Shiv Nadar University is pulling out all stops to attract teaching talent from the US, but will it be enough

Anjuli Bhargava 

Shiv Nadar University

To build a world-class university, you need world-class faculty. Keeping this in mind, Shiv Nadar University (SNU) is going to launch an all out recruitment drive to “lure” back Indian teachers from the United States this summer; academicians — young and old — who have built their careers teaching in university campuses across the United States but who don’t mind an opportunity to return to India and do similar work in an almost equally conducive environment. A series of advertisement campaigns will run across university towns and campuses — primarily to attract talent in the engineering and computer sciences disciplines as a start.

Nikhil Sinha, founding vice chancellor of the four-year-old institution that currently has 1,522 students enrolled in undergraduate (1,200 students) and post-graduate programmes says that people often ask him about his three greatest challenges in trying to set up a world-class, multi-disciplinary, research institution in India. “My answer is that my top challenge is finding the right faculty, my second biggest challenge is finding the right faculty and my third biggest challenge is finding the right faculty.”

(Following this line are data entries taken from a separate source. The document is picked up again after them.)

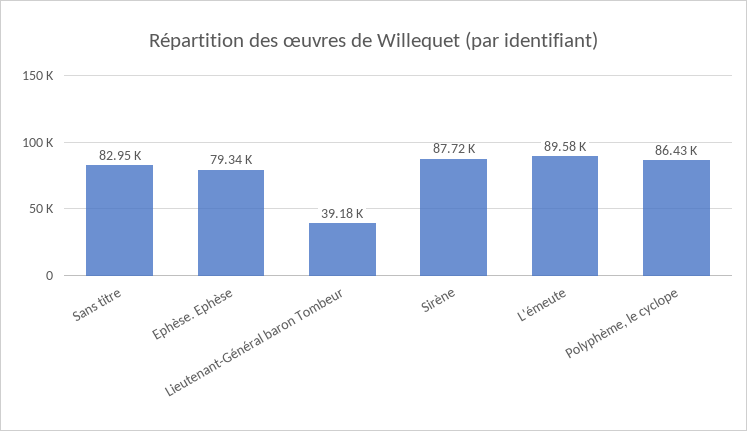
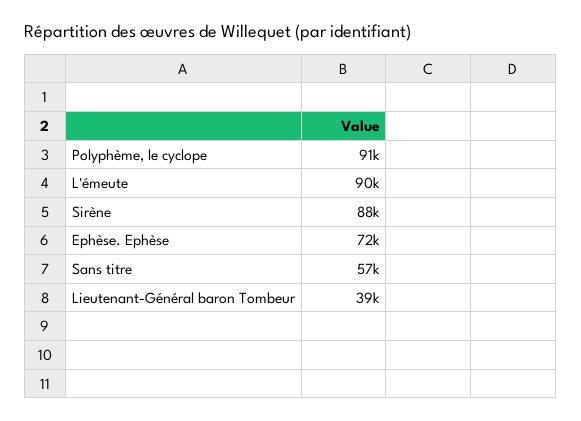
  {
-   "Sans titre": 82950,
+   "Sans titre": 57000,
-   "Ephèse. Ephèse": 79340,
+   "Ephèse. Ephèse": 72000,
    "Lieutenant-Général baron Tombeur": 39180,
    "Sirène": 87720,
    "L'émeute": 89580,
-   "Polyphème, le cyclope": 86430
+   "Polyphème, le cyclope": 91000
  }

What makes Sinha think he can attract professors and assistant professors from buzzing and lively university campuses and towns in the United States to the rather sleepy, remote and relatively rural Gautam Budh Nagar in Greater Noida ?


He thinks he can by offering them attractive housing in the 288-acre campus, pay packages that are almost comparable with the US scales in terms of purchasing power parity, peers that will stimulate and build on the intellectual environment, generous grants that allow them to continue with their research work and above all, an opportunity to return to their own country and give back to society in a sense.

Why would they come back to SNU and not say neighbouring Sharda University, Lovely in Jalandhar, Amity in Noida, Jindal in Haryana and countless other universities that are springing up and dotting the Indian landscape. After all, almost everyone is struggling to recruit from the same tiny pie.

“Research” is his single word answer. SNU, unlike all these others, he argues, is a research-based university that will focus on new ideas and knowledge. They may not have copyrighted or patented anything as of now but his present faculty — 165 full time teachers across 20 academic departments — has collectively authored 60 books and chapters, produced 203 journal publications, 198 conference papers and delivered 139 guest lectures since 2011. And that, he believes, will be the single differentiating factor in time. “Why are no Indian universities anywhere in the global rankings ? Simply because the global rankings give heavy weightage to new research and findings, something Indian universities barely do — either due to a lack of funds or talent.”

Nikhil Sinha Vice-chancellor, Shiv Nadar University
Out of the first batch of undergraduate students, 255 sought campus placements and 198 have got jobs across the IT sector, consultancy firms and Indian corporates. Their salary ranges from Rs 3 lakh to Rs 12 lakh a year. It may not be at the level of an IIT but it’s early days yet. What the Nadars (the Shiv Nadar Foundation has invested Rs 1,000 crore so far and another Rs 2,100 crore is likely to be invested over the next five years) have set out to do is well-intentioned. Unlike many other university set-ups in India where promoters claim to be not for profit, siphon out money by handing all contracts to sister companies while keeping the main enterprise not for profit, SNU’s credibility is not under a cloud. But the audaciousness of what it has set out to do has ignited skepticism.

A former Planning Commission member says that SNU aspires to offer everything under the sun — from management and entrepreneurship, natural sciences, law, engineering and even BEd and MEd programmes eventually. “To deliver quality and deliver it across disciplines will be a challenge,” he argues.

The assumption that finding the right faculty will solve everything may be naïve. The best students always have a choice. And stacked up against the likes of Delhi university, IITs and other long established institutions in India and eventually the Ivy Leagues overseas, this may well be Sinha’s fourth biggest challenge.